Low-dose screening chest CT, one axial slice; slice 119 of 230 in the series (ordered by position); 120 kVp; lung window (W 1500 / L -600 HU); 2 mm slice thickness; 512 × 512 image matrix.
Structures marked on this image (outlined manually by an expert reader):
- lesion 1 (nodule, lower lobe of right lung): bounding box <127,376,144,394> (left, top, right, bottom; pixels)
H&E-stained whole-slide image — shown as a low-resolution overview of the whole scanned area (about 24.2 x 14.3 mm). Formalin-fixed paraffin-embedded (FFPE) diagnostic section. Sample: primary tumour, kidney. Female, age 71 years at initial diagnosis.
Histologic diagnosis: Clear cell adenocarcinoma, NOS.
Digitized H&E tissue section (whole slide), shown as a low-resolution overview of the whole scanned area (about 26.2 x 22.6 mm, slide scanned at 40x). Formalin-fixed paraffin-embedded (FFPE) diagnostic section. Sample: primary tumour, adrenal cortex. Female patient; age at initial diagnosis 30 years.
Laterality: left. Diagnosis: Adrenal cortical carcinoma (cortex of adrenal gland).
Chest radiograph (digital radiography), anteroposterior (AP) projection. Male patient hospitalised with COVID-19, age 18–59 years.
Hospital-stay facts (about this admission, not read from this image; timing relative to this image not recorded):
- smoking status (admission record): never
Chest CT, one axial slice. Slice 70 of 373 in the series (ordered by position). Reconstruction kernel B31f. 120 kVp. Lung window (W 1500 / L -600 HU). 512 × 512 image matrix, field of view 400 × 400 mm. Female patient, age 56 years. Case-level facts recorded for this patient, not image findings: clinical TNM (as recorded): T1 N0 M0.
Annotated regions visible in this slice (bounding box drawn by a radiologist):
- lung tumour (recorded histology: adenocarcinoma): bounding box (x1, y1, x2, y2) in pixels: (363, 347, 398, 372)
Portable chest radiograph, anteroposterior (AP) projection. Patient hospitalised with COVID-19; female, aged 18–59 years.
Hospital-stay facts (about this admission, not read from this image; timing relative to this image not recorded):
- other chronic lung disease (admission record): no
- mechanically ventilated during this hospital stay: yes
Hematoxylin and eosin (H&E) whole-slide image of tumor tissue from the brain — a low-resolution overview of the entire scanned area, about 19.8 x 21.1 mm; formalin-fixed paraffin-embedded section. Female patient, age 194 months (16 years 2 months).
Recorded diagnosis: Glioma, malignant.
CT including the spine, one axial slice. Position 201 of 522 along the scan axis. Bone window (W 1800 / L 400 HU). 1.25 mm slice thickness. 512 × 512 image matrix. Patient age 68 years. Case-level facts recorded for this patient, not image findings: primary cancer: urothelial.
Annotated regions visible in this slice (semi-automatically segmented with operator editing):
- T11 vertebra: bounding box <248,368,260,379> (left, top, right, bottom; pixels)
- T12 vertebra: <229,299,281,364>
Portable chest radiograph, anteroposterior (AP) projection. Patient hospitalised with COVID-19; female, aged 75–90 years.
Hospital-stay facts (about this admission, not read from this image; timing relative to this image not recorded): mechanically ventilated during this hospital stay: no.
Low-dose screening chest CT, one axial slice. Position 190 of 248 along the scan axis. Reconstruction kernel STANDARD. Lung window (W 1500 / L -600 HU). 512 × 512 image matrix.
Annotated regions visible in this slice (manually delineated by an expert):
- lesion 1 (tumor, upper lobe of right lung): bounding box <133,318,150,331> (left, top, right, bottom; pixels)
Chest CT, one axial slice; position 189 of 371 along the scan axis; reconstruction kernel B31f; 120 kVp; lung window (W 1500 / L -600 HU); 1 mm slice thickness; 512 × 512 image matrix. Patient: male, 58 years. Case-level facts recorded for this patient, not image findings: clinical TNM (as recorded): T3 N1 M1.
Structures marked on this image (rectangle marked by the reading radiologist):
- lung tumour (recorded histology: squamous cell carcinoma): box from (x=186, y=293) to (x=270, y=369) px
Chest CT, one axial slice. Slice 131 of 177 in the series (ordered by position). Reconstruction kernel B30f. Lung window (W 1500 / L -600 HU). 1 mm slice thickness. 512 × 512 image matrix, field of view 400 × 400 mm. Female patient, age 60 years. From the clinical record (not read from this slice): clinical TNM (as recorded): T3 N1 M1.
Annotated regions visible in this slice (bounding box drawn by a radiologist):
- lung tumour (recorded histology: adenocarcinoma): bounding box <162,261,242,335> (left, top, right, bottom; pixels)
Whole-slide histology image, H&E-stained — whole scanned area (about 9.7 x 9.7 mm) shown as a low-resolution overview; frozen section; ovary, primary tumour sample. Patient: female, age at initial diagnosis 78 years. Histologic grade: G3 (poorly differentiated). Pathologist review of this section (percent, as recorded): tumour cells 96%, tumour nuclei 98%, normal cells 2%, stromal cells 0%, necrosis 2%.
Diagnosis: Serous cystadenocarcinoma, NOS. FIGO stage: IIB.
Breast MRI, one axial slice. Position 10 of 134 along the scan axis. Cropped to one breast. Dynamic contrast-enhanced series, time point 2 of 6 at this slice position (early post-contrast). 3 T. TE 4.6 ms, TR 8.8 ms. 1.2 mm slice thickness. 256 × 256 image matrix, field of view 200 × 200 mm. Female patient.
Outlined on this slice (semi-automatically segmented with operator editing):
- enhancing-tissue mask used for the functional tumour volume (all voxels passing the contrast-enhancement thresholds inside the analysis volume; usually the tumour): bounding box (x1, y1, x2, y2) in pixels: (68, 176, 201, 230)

= Description of the task =
Write every line of the material above again, exactly.

= Exercise solution =
Low-dose screening chest CT, one axial slice; slice 119 of 230 in the series (ordered by position); 120 kVp; lung window (W 1500 / L -600 HU); 2 mm slice thickness; 512 × 512 image matrix.
Structures marked on this image (outlined manually by an expert reader):
- lesion 1 (nodule, lower lobe of right lung): bounding box <127,376,144,394> (left, top, right, bottom; pixels)
H&E-stained whole-slide image — shown as a low-resolution overview of the whole scanned area (about 24.2 x 14.3 mm). Formalin-fixed paraffin-embedded (FFPE) diagnostic section. Sample: primary tumour, kidney. Female, age 71 years at initial diagnosis.
Histologic diagnosis: Clear cell adenocarcinoma, NOS.
Digitized H&E tissue section (whole slide), shown as a low-resolution overview of the whole scanned area (about 26.2 x 22.6 mm, slide scanned at 40x). Formalin-fixed paraffin-embedded (FFPE) diagnostic section. Sample: primary tumour, adrenal cortex. Female patient; age at initial diagnosis 30 years.
Laterality: left. Diagnosis: Adrenal cortical carcinoma (cortex of adrenal gland).
Chest radiograph (digital radiography), anteroposterior (AP) projection. Male patient hospitalised with COVID-19, age 18–59 years.
Hospital-stay facts (about this admission, not read from this image; timing relative to this image not recorded):
- smoking status (admission record): never
Chest CT, one axial slice. Slice 70 of 373 in the series (ordered by position). Reconstruction kernel B31f. 120 kVp. Lung window (W 1500 / L -600 HU). 512 × 512 image matrix, field of view 400 × 400 mm. Female patient, age 56 years. Case-level facts recorded for this patient, not image findings: clinical TNM (as recorded): T1 N0 M0.
Annotated regions visible in this slice (bounding box drawn by a radiologist):
- lung tumour (recorded histology: adenocarcinoma): bounding box (x1, y1, x2, y2) in pixels: (363, 347, 398, 372)
Portable chest radiograph, anteroposterior (AP) projection. Patient hospitalised with COVID-19; female, aged 18–59 years.
Hospital-stay facts (about this admission, not read from this image; timing relative to this image not recorded):
- other chronic lung disease (admission record): no
- mechanically ventilated during this hospital stay: yes
Hematoxylin and eosin (H&E) whole-slide image of tumor tissue from the brain — a low-resolution overview of the entire scanned area, about 19.8 x 21.1 mm; formalin-fixed paraffin-embedded section. Female patient, age 194 months (16 years 2 months).
Recorded diagnosis: Glioma, malignant.
CT including the spine, one axial slice. Position 201 of 522 along the scan axis. Bone window (W 1800 / L 400 HU). 1.25 mm slice thickness. 512 × 512 image matrix. Patient age 68 years. Case-level facts recorded for this patient, not image findings: primary cancer: urothelial.
Annotated regions visible in this slice (semi-automatically segmented with operator editing):
- T11 vertebra: bounding box <248,368,260,379> (left, top, right, bottom; pixels)
- T12 vertebra: <229,299,281,364>
Portable chest radiograph, anteroposterior (AP) projection. Patient hospitalised with COVID-19; female, aged 75–90 years.
Hospital-stay facts (about this admission, not read from this image; timing relative to this image not recorded): mechanically ventilated during this hospital stay: no.
Low-dose screening chest CT, one axial slice. Position 190 of 248 along the scan axis. Reconstruction kernel STANDARD. Lung window (W 1500 / L -600 HU). 512 × 512 image matrix.
Annotated regions visible in this slice (manually delineated by an expert):
- lesion 1 (tumor, upper lobe of right lung): bounding box <133,318,150,331> (left, top, right, bottom; pixels)
Chest CT, one axial slice; position 189 of 371 along the scan axis; reconstruction kernel B31f; 120 kVp; lung window (W 1500 / L -600 HU); 1 mm slice thickness; 512 × 512 image matrix. Patient: male, 58 years. Case-level facts recorded for this patient, not image findings: clinical TNM (as recorded): T3 N1 M1.
Structures marked on this image (rectangle marked by the reading radiologist):
- lung tumour (recorded histology: squamous cell carcinoma): box from (x=186, y=293) to (x=270, y=369) px
Chest CT, one axial slice. Slice 131 of 177 in the series (ordered by position). Reconstruction kernel B30f. Lung window (W 1500 / L -600 HU). 1 mm slice thickness. 512 × 512 image matrix, field of view 400 × 400 mm. Female patient, age 60 years. From the clinical record (not read from this slice): clinical TNM (as recorded): T3 N1 M1.
Annotated regions visible in this slice (bounding box drawn by a radiologist):
- lung tumour (recorded histology: adenocarcinoma): bounding box <162,261,242,335> (left, top, right, bottom; pixels)
Whole-slide histology image, H&E-stained — whole scanned area (about 9.7 x 9.7 mm) shown as a low-resolution overview; frozen section; ovary, primary tumour sample. Patient: female, age at initial diagnosis 78 years. Histologic grade: G3 (poorly differentiated). Pathologist review of this section (percent, as recorded): tumour cells 96%, tumour nuclei 98%, normal cells 2%, stromal cells 0%, necrosis 2%.
Diagnosis: Serous cystadenocarcinoma, NOS. FIGO stage: IIB.
Breast MRI, one axial slice. Position 10 of 134 along the scan axis. Cropped to one breast. Dynamic contrast-enhanced series, time point 2 of 6 at this slice position (early post-contrast). 3 T. TE 4.6 ms, TR 8.8 ms. 1.2 mm slice thickness. 256 × 256 image matrix, field of view 200 × 200 mm. Female patient.
Outlined on this slice (semi-automatically segmented with operator editing):
- enhancing-tissue mask used for the functional tumour volume (all voxels passing the contrast-enhancement thresholds inside the analysis volume; usually the tumour): bounding box (x1, y1, x2, y2) in pixels: (68, 176, 201, 230)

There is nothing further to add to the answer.